The problem — In the rows below, rewrite everything from the line containing "The P1=6+ series" down to the end of the rows, substituting "graph" for "chart" and keeping all else unchanged. Leave the pictures out.

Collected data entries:
────────────────────────────────────────

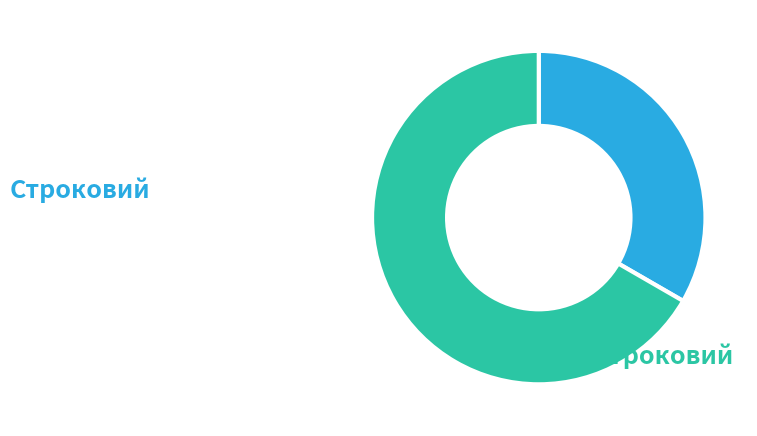

Is there any slice that represents more than half of the pie?

Yes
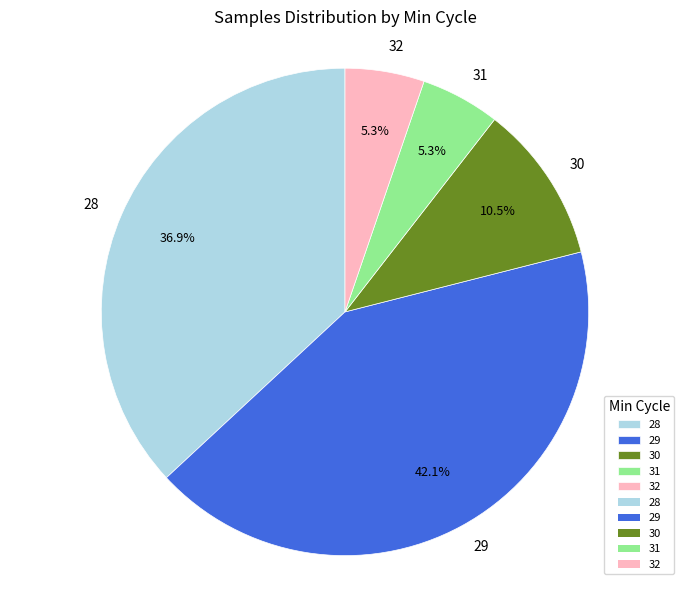

How many segments does this pie chart have?

5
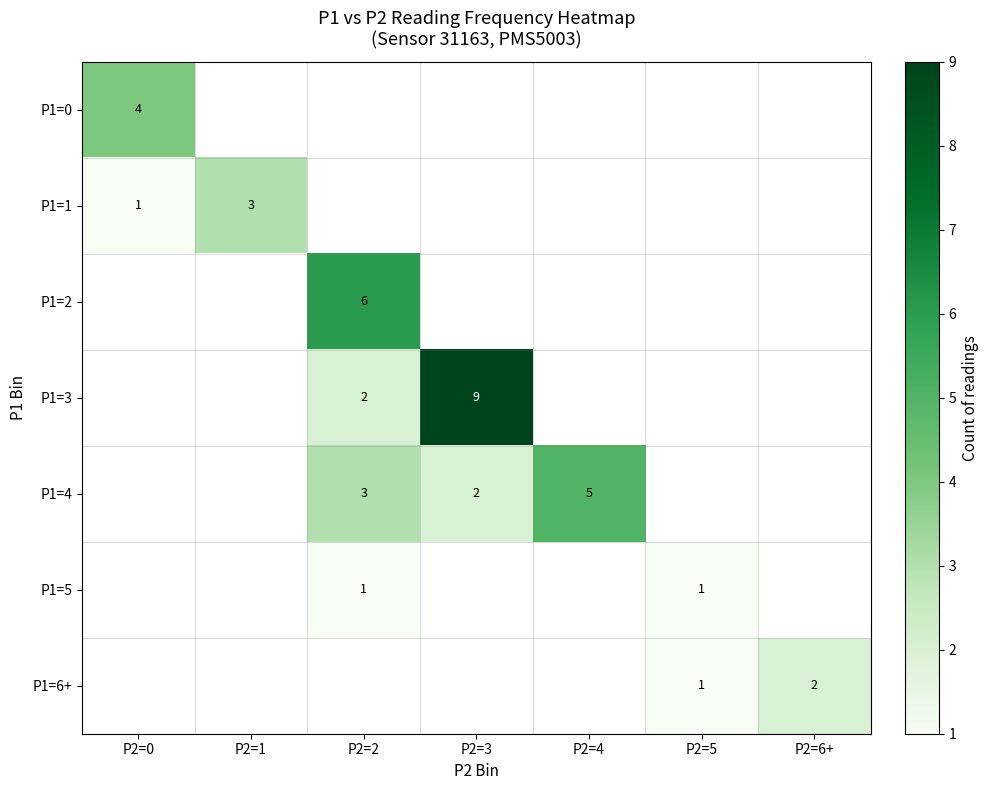

The P1=6+ series shows 2 at P2=6+. True or false?

True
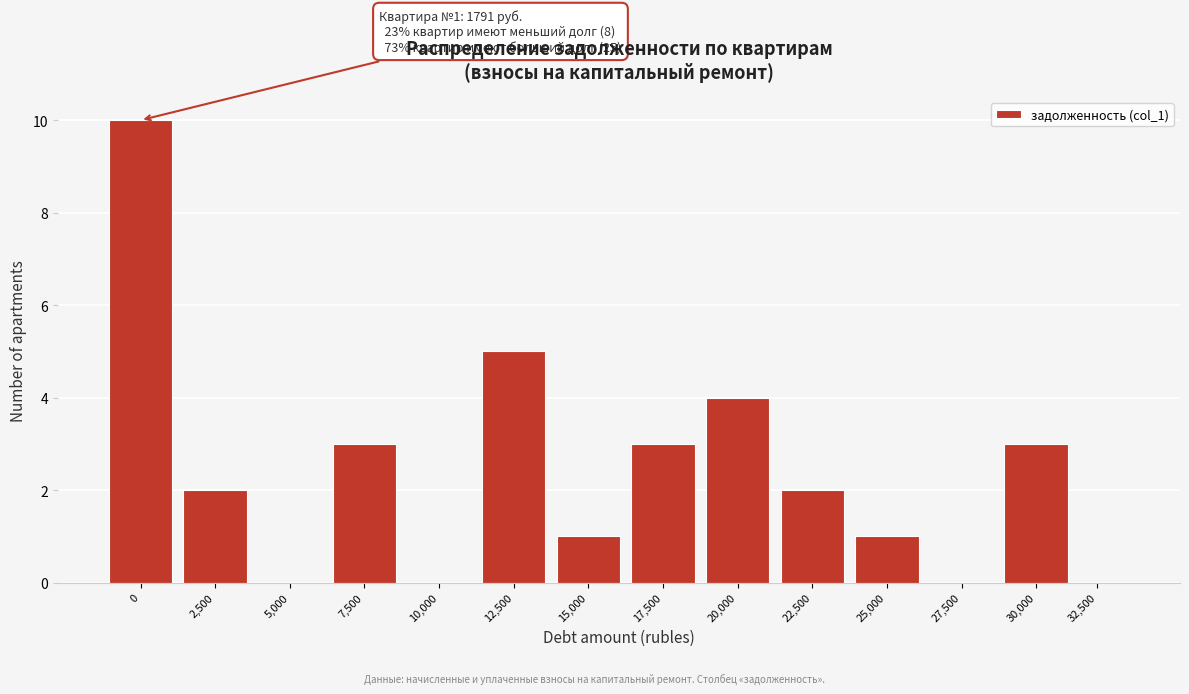

Reading left to right, list all the values displayed in this chart.

0=10	2,500=2	5,000=0	7,500=3	10,000=0	12,500=5	15,000=1	17,500=3	20,000=4	22,500=2	25,000=1	27,500=0	30,000=3	32,500=0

────────────────────────────────────────

Output for this task —
The P1=6+ series shows 2 at P2=6+. True or false?

True

Reading left to right, list all the values displayed in this graph.

0=10	2,500=2	5,000=0	7,500=3	10,000=0	12,500=5	15,000=1	17,500=3	20,000=4	22,500=2	25,000=1	27,500=0	30,000=3	32,500=0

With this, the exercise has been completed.